The CLBSJ at SBL
Matthew Johnstone
Published 19 November 2012
In an inter-session lull here for me at the Society for Biblical Literature/American Academy of Religion annual meeting at McCormick Place in Chicago, I thought I’d give you a brief rundown of my experiences in the last few days.
On Saturday morning, Dr. Matthew Coomber of St. Ambrose University presented on the concept of debt as a weapon used against the impoverished in Ancient Near Eastern Societies. This entire consultation was extremely useful and germane, tying biblical themes and language in Isaiah 5, Micah 2, Amos 2, and Deuteronomy 15 to the present debt crisis. It might astonish some Occupy activists and other debt warriors (though likely not, based on one group’s name, Rolling Jubilee) how useful these prophetic and legal texts might be in their battle against weaponized debt in the modern era.

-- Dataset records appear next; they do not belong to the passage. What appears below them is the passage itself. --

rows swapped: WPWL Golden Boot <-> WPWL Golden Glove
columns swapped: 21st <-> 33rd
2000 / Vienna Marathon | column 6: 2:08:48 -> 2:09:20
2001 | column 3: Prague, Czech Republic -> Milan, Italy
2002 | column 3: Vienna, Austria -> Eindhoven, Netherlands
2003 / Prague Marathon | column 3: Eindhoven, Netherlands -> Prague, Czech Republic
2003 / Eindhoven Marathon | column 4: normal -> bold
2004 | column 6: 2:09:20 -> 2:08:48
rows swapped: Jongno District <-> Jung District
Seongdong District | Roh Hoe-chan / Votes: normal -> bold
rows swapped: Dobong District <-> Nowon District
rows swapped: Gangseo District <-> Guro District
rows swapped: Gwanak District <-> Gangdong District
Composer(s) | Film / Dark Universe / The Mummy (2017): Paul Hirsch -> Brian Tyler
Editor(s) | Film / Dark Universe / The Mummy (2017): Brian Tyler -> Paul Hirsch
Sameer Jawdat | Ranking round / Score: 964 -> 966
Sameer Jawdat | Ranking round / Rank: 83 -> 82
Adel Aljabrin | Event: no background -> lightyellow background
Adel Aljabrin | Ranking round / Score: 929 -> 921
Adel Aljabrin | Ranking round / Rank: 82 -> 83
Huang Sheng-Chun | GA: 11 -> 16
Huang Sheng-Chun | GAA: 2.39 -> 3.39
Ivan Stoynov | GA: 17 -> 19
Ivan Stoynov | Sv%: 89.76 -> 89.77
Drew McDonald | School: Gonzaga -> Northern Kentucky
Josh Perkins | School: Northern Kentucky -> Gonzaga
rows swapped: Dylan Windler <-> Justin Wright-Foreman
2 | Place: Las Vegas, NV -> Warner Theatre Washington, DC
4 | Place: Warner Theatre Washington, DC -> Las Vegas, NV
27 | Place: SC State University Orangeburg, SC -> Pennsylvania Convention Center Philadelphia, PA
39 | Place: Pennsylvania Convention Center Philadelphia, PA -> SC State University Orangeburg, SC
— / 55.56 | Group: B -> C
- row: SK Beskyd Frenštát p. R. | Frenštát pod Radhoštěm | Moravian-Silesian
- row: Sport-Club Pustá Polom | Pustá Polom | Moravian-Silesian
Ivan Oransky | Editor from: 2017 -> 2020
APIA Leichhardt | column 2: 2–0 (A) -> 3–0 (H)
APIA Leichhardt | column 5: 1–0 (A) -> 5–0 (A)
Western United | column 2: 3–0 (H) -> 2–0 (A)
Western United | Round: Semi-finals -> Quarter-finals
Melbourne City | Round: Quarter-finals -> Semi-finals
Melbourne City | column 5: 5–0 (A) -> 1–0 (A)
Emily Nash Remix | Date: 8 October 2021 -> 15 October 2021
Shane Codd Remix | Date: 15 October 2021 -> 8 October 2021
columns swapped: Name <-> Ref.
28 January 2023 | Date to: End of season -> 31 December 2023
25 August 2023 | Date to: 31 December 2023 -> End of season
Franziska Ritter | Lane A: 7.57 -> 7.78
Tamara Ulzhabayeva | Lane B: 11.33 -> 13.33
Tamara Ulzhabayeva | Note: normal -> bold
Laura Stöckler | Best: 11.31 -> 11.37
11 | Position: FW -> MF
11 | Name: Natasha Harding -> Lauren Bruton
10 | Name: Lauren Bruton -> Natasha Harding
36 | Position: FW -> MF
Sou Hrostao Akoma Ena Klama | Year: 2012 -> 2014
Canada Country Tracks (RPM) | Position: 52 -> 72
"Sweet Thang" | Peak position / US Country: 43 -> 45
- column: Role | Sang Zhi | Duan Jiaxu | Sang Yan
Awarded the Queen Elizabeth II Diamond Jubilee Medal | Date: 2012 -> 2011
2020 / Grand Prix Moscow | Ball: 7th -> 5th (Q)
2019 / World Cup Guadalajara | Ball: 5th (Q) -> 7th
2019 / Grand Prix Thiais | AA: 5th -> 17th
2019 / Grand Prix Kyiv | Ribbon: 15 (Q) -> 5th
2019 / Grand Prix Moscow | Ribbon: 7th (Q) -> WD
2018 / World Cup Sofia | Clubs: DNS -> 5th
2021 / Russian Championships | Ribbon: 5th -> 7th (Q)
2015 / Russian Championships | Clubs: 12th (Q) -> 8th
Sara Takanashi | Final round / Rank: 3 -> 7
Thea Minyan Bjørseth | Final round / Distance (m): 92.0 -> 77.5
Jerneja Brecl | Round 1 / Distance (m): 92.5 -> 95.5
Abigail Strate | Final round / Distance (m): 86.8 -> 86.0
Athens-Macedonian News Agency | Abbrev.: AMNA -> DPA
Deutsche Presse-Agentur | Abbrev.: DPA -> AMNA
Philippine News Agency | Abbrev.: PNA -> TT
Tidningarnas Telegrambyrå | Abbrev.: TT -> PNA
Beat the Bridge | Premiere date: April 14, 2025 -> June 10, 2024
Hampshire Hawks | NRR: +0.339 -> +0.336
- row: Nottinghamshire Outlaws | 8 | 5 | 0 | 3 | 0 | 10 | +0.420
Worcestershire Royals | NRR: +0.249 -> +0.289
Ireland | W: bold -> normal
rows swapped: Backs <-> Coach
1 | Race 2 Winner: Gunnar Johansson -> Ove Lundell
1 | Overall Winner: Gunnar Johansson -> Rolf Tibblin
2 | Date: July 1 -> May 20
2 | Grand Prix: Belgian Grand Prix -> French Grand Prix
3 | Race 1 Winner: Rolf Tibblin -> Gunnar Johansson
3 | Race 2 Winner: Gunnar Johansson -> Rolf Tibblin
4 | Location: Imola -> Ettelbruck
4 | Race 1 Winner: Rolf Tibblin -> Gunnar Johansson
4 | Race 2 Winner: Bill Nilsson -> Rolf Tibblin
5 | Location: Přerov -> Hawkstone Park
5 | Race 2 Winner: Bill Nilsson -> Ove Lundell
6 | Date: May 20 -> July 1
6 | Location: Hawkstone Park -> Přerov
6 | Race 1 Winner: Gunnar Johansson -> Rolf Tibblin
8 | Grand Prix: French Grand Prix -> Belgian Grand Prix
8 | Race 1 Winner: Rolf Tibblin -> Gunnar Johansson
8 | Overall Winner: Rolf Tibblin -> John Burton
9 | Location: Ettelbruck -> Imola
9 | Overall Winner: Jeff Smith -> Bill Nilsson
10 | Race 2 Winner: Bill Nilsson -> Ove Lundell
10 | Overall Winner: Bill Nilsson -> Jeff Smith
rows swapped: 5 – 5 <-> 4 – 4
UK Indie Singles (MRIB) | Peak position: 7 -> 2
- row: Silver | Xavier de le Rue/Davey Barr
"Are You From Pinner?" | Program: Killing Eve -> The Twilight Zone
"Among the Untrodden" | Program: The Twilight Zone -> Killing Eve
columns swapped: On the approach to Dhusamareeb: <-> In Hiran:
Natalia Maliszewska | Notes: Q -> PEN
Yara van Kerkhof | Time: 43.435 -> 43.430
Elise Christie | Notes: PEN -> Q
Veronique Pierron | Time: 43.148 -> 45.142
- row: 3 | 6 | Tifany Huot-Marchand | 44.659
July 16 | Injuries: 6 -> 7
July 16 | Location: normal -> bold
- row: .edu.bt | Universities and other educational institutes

On Sunday morning, when decent folks were in church, I was at a consultation on Joshua and Judges and Political Theory. Dr. Dan Hawk read a paper on the way in which themes from Joshua undergird the Western expansion of the US. The impacts of this mis-use of Scripture are still keenly felt, ecologically, socially, and economically.
And in the afternoon, Ched Myers gave a brilliant presentation on the Cedars of Lebanon, their imperial application and mis-application in Isaiah and other prophetic and historical texts, and the devastating ecological effects of their sustained logging. This paired brilliantly with a paper by Dr. Ellen Davis on similar themes as it concerned the ocean, particularly the Roman hubris of ocean conquest - which had direct impacts on those same cedar forests, gone to build Roman and Phoenician triremes.
So what then? After a sustained period of mental and emotional activity (with a few more sessions yet to come today), what’s the takeaway?
For me, as someone who would consider himself still an activist-in-training, these sorts of events mostly engender in me a particular kind of hunger. I desperately want, now, to get MOVING - to find the places in my region and home that are in most desperate need of justice advocates and fellow-workers, and get to work. Particularly in Ched and Matthew’s talks, I am inspired to find some particular things that I can d0 - even such small steps as planting trees and refusing to commit myself to the debt economy in my own community.
I’ll talk more in the next few weeks about some of the longer-term impact of some of these presentations - for now, I challenge you all to think, to read, to listen, and to question. Much that we assume as the “way of the world” is a human construct - one that we, as servants of the God of Scripture, are bound to criticize and resist.